Start of Source information

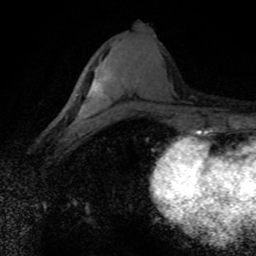
Breast MRI (dynamic contrast-enhanced), one axial slice; position 37 of 80 along the scan axis; cropped to one breast; dynamic contrast-enhanced series, time point 2 of 8 at this slice position (early post-contrast); 1.5 T; TE 4.2 ms, TR 7.1 ms; 2 mm slice thickness; 256 × 256 image matrix, field of view 145 × 145 mm. Female patient.
Outlined on this slice (semi-automatically segmented with operator editing):
- enhancing-tissue mask used for the functional tumour volume (all voxels passing the contrast-enhancement thresholds inside the analysis volume; usually the tumour): box from (x=75, y=77) to (x=106, y=122) px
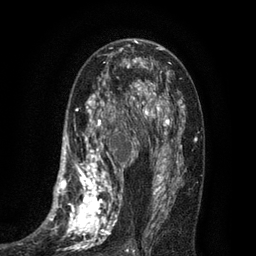
Breast MRI (dynamic contrast-enhanced), one axial slice. Position 45 of 80 along the scan axis. Cropped to one breast. Dynamic contrast-enhanced series, time point 2 of 7 at this slice position (early post-contrast). 3 T. TE 2.1 ms, TR 5 ms. 256 × 256 image matrix, field of view 160 × 160 mm. Female patient.
Annotated regions visible in this slice (semi-automatic segmentation, software-assisted and operator-edited):
- enhancing-tissue mask used for the functional tumour volume (all voxels passing the contrast-enhancement thresholds inside the analysis volume; usually the tumour): bounding box <34,102,135,256> (left, top, right, bottom; pixels)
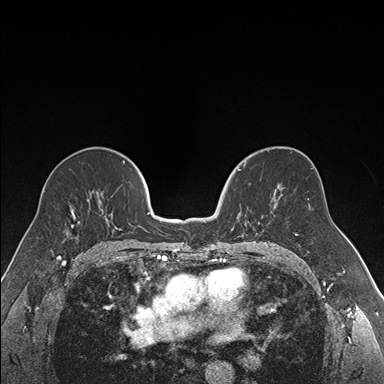
Breast MRI (dynamic contrast-enhanced), one axial slice; position 97 of 176 along the scan axis; dynamic contrast-enhanced series, time point 2 of 7 at this slice position (early post-contrast); 1.5 T; TE 1.6 ms, TR 4.2 ms; 1.2 mm slice thickness; 384 × 384 image matrix, field of view 300 × 300 mm. Female patient.
Outlined on this slice (semi-automatically segmented with operator editing):
- enhancing-tissue mask used for the functional tumour volume (all voxels passing the contrast-enhancement thresholds inside the analysis volume; usually the tumour): bounding box (x1, y1, x2, y2) in pixels: (236, 169, 250, 236)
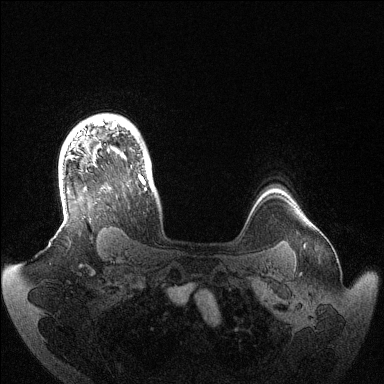
Breast MRI (dynamic contrast-enhanced), one axial slice; slice 111 of 144 in the series (ordered by position); dynamic contrast-enhanced series, time point 2 of 6 at this slice position (early post-contrast); 1.5 T; TE 1.5 ms, TR 4.6 ms; 1.2 mm slice thickness; 384 × 384 image matrix, field of view 420 × 420 mm. Female patient.
Annotated regions visible in this slice (semi-automatically segmented with operator editing):
- enhancing-tissue mask used for the functional tumour volume (all voxels passing the contrast-enhancement thresholds inside the analysis volume; usually the tumour): bounding box [x1, y1, x2, y2] px = [95, 121, 147, 190]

End of Source information

** Your objective **
For each line in the records that contains the word "Annotated", make a copy.

** Your solution **
Annotated regions visible in this slice (semi-automatic segmentation, software-assisted and operator-edited):
Annotated regions visible in this slice (semi-automatically segmented with operator editing):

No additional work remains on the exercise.